_STUDY TEXT_
───

Disagree that this is the root problem. Two unprecedented events have brought us to this point. Had japan been able to crack the truck market we'd be looking at them being in exactly the same position as Detroit. This is bourne out in that the most successful truck marketer among them is in the most trouble among them, Nissan. By the way Nissan is majority owned by Renault. They, Nissan/Datsun,  have a long storied history of F**king up. yet because they are Japanese this doesn't get any ink.
 
Without the oil surge/financial meltdown one two punch Detroit had years to deal with it's legacy problems. As stated GM was already in this mode as it was playing hardball with it's unions.
 
The dealership model objection shows a basic lack of understanding of how the car biz works. The dealers are the manufacturer's customers, not the end consumer. The more dealerships the more customers. As the dealerships undercut each other they sell more cars. More cars equals higher sales. The manufacturer could care less how much profit the dealership makes. It's sale is made when the dealership places it's order for more vehicles. of course it wants its customers, the dealerships, to thrive. But other than that, the more stores the more sales.

───

_DATA TO EXAMINE_
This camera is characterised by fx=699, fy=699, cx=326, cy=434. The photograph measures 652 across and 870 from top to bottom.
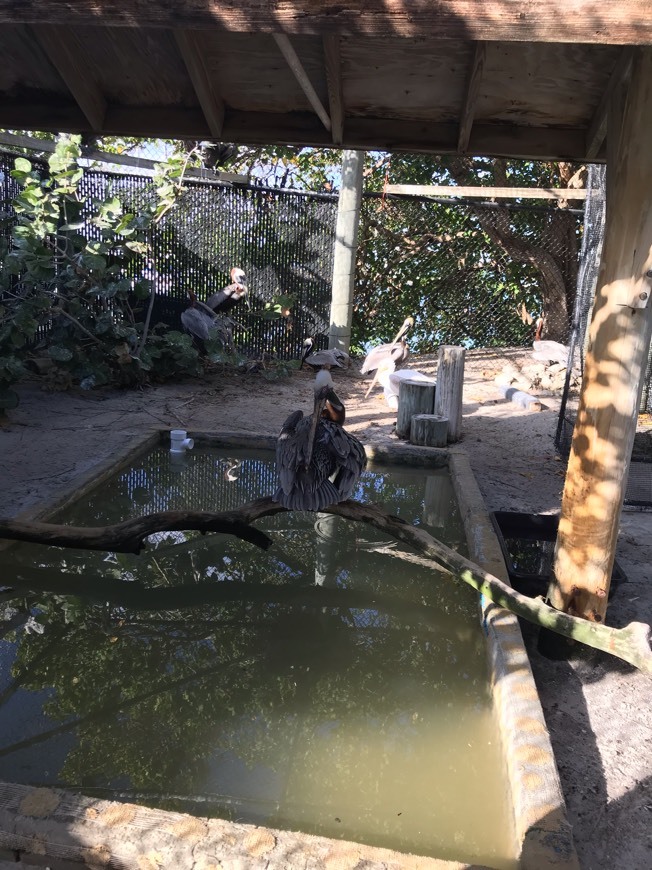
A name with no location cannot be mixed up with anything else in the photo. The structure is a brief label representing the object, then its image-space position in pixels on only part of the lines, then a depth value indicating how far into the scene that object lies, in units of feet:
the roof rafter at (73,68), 9.81
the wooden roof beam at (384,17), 6.25
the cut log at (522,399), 24.76
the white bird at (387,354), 25.95
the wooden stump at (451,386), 20.98
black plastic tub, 13.26
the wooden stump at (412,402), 21.30
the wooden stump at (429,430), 20.38
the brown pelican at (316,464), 11.09
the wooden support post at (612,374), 8.20
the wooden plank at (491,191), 24.63
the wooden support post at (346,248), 28.25
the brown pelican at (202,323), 27.73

───

_WHAT THE TASK REQUIRES_
Could you output the passage of the auto industry comment starting at "Without the oil" and ending at "the more sales."? The records have no connection to the auto industry comment.

_TASK OUTPUT_
Without the oil surge/financial meltdown one two punch Detroit had years to deal with it's legacy problems. As stated GM was already in this mode as it was playing hardball with it's unions.
 
The dealership model objection shows a basic lack of understanding of how the car biz works. The dealers are the manufacturer's customers, not the end consumer. The more dealerships the more customers. As the dealerships undercut each other they sell more cars. More cars equals higher sales. The manufacturer could care less how much profit the dealership makes. It's sale is made when the dealership places it's order for more vehicles. of course it wants its customers, the dealerships, to thrive. But other than that, the more stores the more sales.